Development and Evaluation of a New Correlated K-Distribution Scheme for BCC_RAD Radiative Transfer Model

Abstract

With the significant increase in the abundance of greenhouse gases in the atmosphere over recent decades, more of the weak gaseous absorption bands are required to be incorporated in the gas optics model to improve the computational accuracy of radiation, and thus the warming effect of gases. Based on the latest HITRAN2020 spectroscopic data, a new 36-band correlated k-distribution (CKD) scheme is developed with high spectral band resolution for radiative transfer model.
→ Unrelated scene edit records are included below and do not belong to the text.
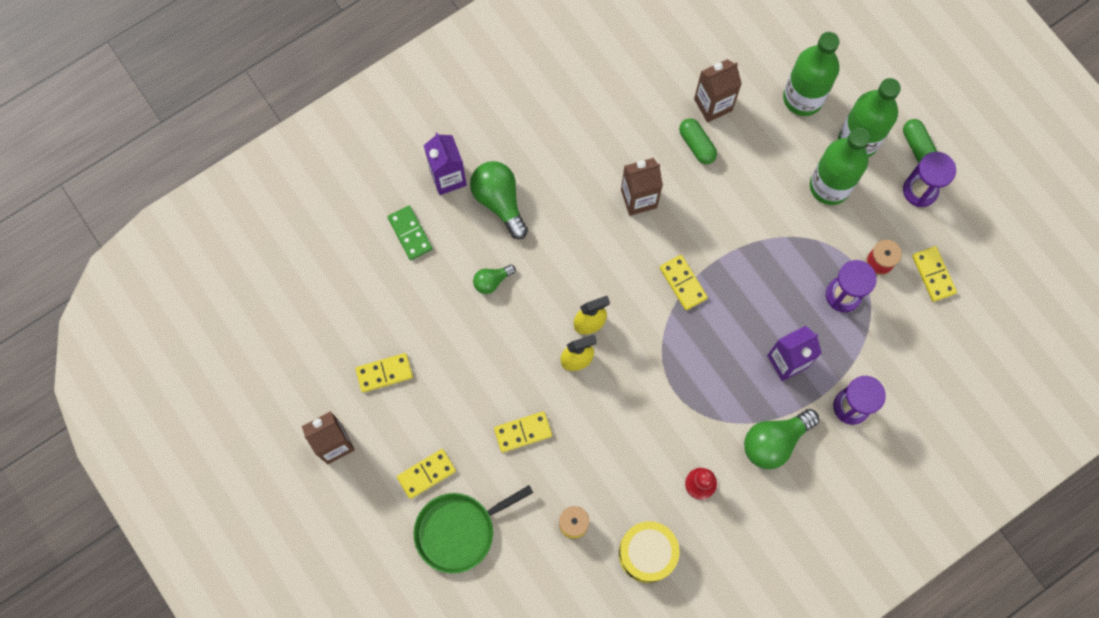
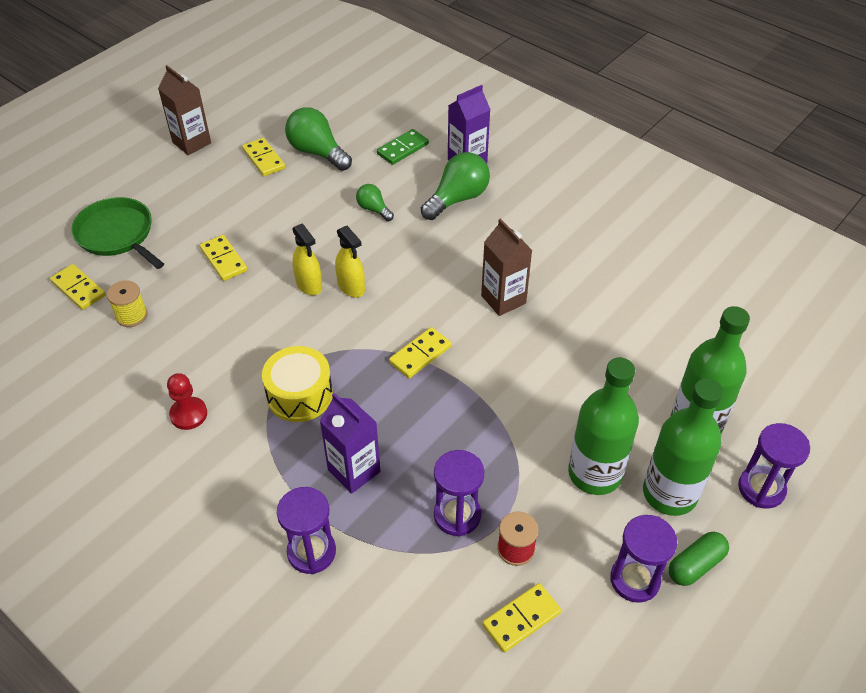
camera: 75 degrees right, 25 degrees down
(426, 474) = (171, 203): yellow domino -> yellow domino (78, 289)
(647, 553) = (104, 382): yellow drum -> yellow drum (299, 395)
(696, 145) = (587, 336): green capsule -> none
(713, 105) = (642, 341): brown carton -> none
(774, 441) = (250, 477): green light bulb -> green light bulb (317, 152)
(868, 77) = (761, 488): none -> purple hourglass

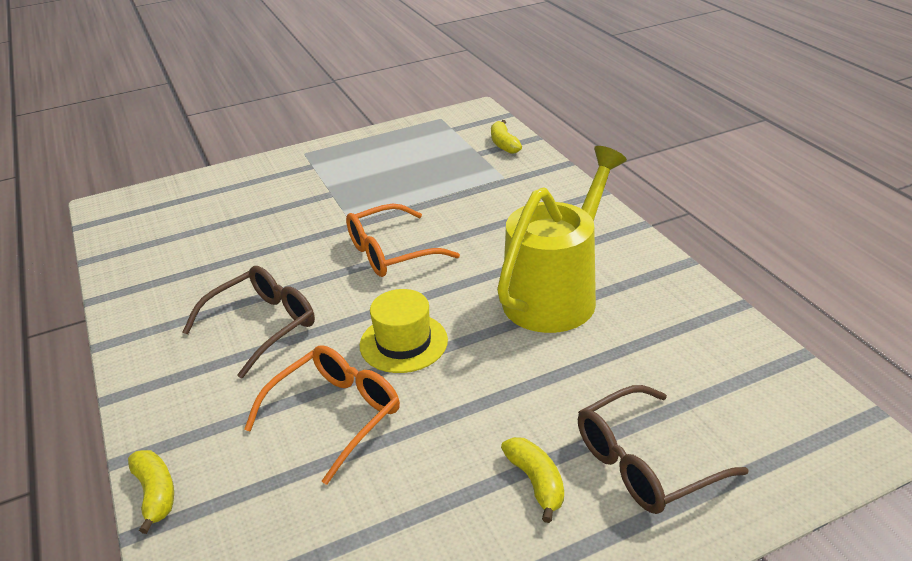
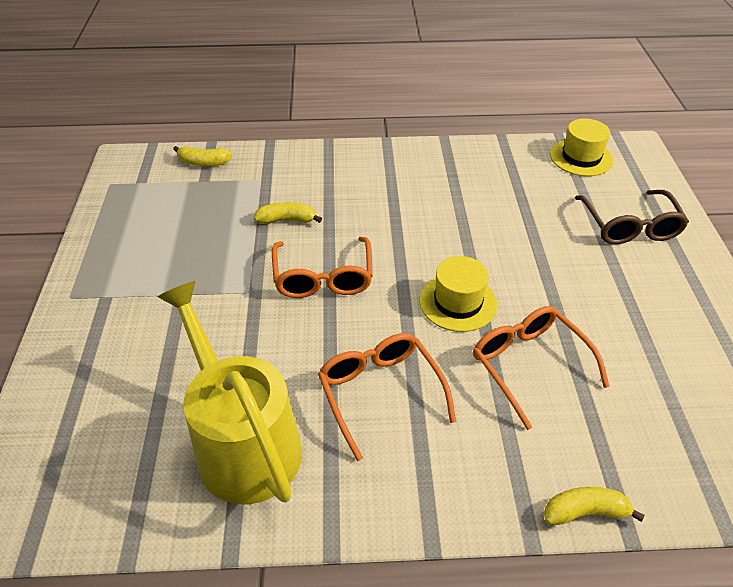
camera: 70 degrees left, 10 degrees up
(262, 325) = (380, 393): brown glasses -> orange glasses
(536, 482) = (633, 277): yellow banana -> yellow banana (287, 220)
(556, 294) = (444, 206): yellow watering can -> yellow watering can (243, 443)
(768, 386) = (581, 157): none -> yellow hat

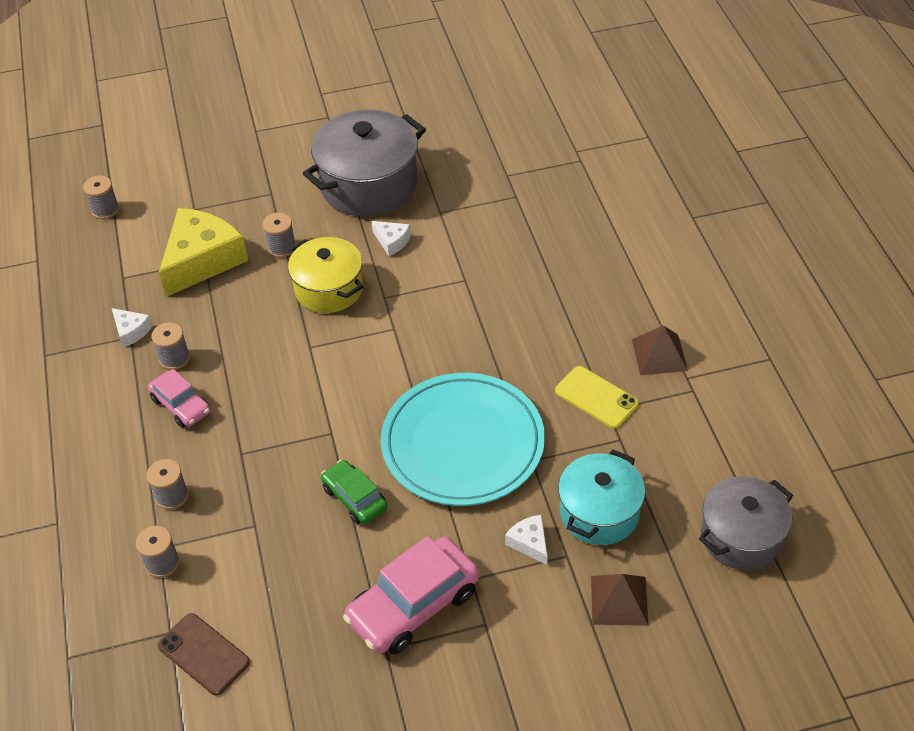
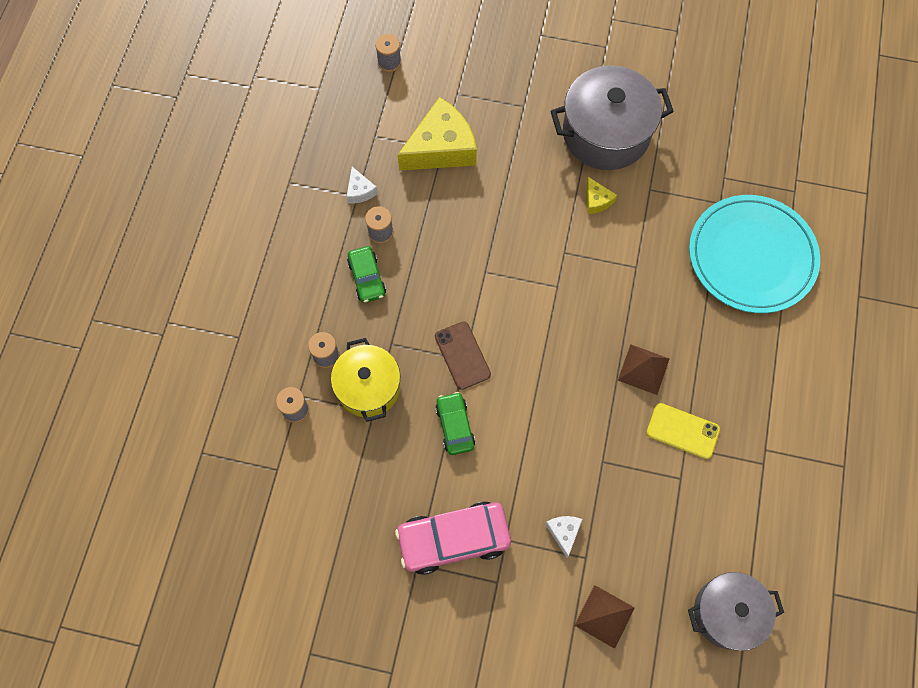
camera: 25 degrees right, 20 degrees up
(181, 405) = (367, 278): pink car -> green car
(203, 654) = (291, 500): brown phone -> brown phone (462, 355)
(282, 247) = (507, 165): grey spool -> none
(329, 289) = (525, 223): yellow pot -> yellow pot (368, 387)
(392, 241) = (596, 200): white cheese -> yellow cheese
(463, 443) = (558, 419): turquoise plate -> turquoise plate (751, 256)
(596, 397) = (682, 431): yellow phone -> yellow phone turned 45 degrees counterclockwise
(599, 512) = (629, 534): turquoise pot -> none
(659, 354) = (755, 417): brown pyramid -> brown pyramid (643, 369)

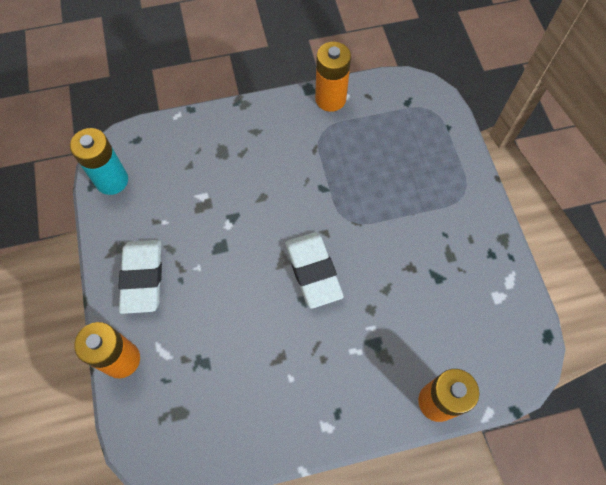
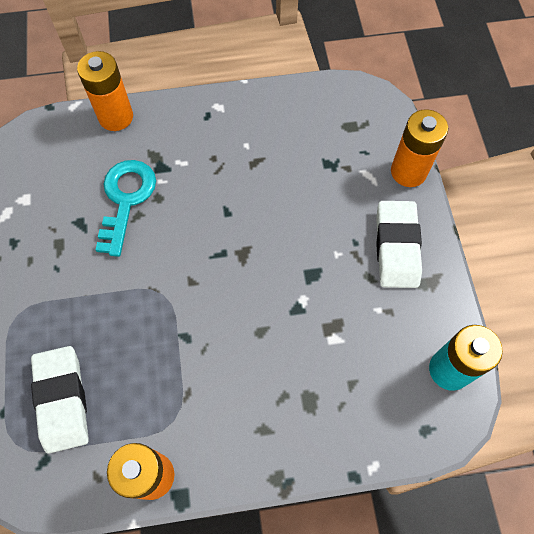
camera: 175 degrees left, 0 degrees up
(313, 271) = (211, 239): white eraser -> white eraser (62, 400)
(401, 304) = (126, 199): none -> turquoise key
By considering errors of both radiative fluxes and atmospheric heating rates, optimizations are made to select the overlapping method and the number of k-distribution quadrature points in each band. The new CKD model exhibits a remarkable improvement in heating rates and radiative fluxes relative to the previous 17-band model when performing the identical radiative transfer calculations under 50 atmospheric profiles. The heating rate root-mean-square errors (RMSEs) of the 36-band model are 0.101 and 0.075 K d⁻¹ below 4 hPa for longwave and shortwave, respectively, when validated against the line-by-line benchmarks. The longwave irradiance RMSE is 0.47 W m⁻² at the top of atmosphere, and the shortwave RMSE is 2.15 W m⁻² at the surface. Furthermore, the cases simulating radiative forcing induced by varying gas concentrations demonstrate the ability of the 36-band model to study the warming effect of greenhouse gases.